Nesse mesmo sentido, vale lembrar
que o abuso da máquina do Judiciário vem gerando demora na prestação
jurisdicional, o que prejudica aqueles que efetivamente têm direitos devidos e
legítimos a serem apreciados, além dos gastos que representam para o Estado e
desgastes psicológicos dos envolvidos na lide, aí incluso o magistrado, que
deverá fazer uma análise subjetiva do fato a ser examinado.

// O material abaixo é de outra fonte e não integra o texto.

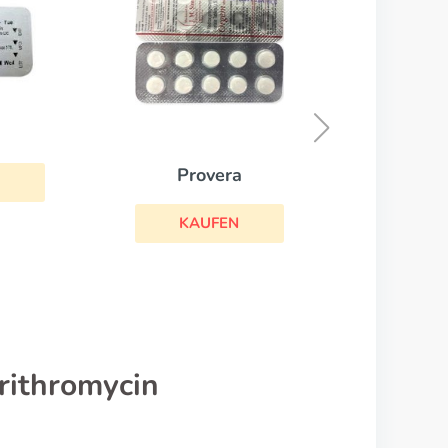
Galantamin
KAUFEN
rithromycin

Enfim, conclui-se que a busca
pela vantagem indevida acaba por banalizar um instituto tão importante e que
levou tanto tempo para ser reconhecido e positivado pelo nosso ordenamento
jurídico.
Em
virtude da extrema dificuldade de verificar se realmente determinado indivíduo,
sofreu o dano moral, pois têm que se verificar se aquela ação do autor do dano gerou
um abalo psicológico para a vítima. Esta verificação é de suma importância,
pois para evitar a banalização do dano moral, que atualmente já é uma
realidade, em decorrência de inúmeras ações que adentram os tribunais cíveis
brasileiros, fundadas em meros aborrecimentos do dia-a-dia, ou até mesmo com
fundamentos de má-fé.
Porém,
neste contexto abordou-se a responsabilidade do magistrado em verificar até que
ponto aquela conduta do autor, afetou subjetivamente a vitima, chegando assim a
caracterização do dano. Caracterizado o dano, cabe ao magistrado
impor a indenização, objetivando o reparo do dano sofrido pela vítima.
______________
1 Art. 5º da Constituição Federal de 1988: "Todos
são iguais perante a lei, sem distinção de qualquer natureza, garantindo-se aos
brasileiros e aos estrangeiros residentes no País a inviolabilidade do direito
à vida, à liberdade, à igualdade, à segurança e à propriedade, nos termos
seguintes: (...) V - é assegurado o direito de resposta, proporcional ao
agravo, além da indenização por dano material, moral ou à imagem; (...) X - são
invioláveis a intimidade, a vida privada, a honra e a imagem das pessoas,
assegurado o direito a indenização pelo dano material ou moral decorrente de
sua violação; (...)".
2 Vide art. 5º, inc. XXXV, da
Constituição Federal de 1988.
³ Art. 186 do Código Civil: "Aquele que, por ação ou
omissão voluntária, negligência ou imprudência, violar direito e causar dano a
outrem, ainda que exclusivamente moral, comete ato ilícito".
FADUL,
T. C.; A indústria do
dano moral. 2008. Rede de Ensino Luiz Flávio Gomes. Disponível em <http://lfg.jusbrasil.com.br/noticias/122657/a-industria-do-dano-moral-tatiana-cavalcante-fadul>
MARINS,
F. F.; Dano moral ou mero
aborrecimento?. Jus
Navigandi, Teresina, ano 7, n. 60, nov. 2002. Disponível em: <http://jus.com.br/revista/texto/3540.>
Acesso em: 18 de abril de 2014.
DANTAS,
L. C. S.; A indústria do dano
moral: Atividade lucrativa para as grandes empresas. Conteudo Juridico.
Brasilia, 2010. Disponivel em: . Acesso em: 17 de abril de 2014.
PEREIRA, C. M.S. Responsabilidade Civil,
Rio de Janeiro: Forense, 9ªed.., 2000
MORAES,
M. C. B.; Danos à Pessoa
Humana – uma leitura
civil-constitucional dos Danos Morais. Rio de Janeiro: Renovar, 2003.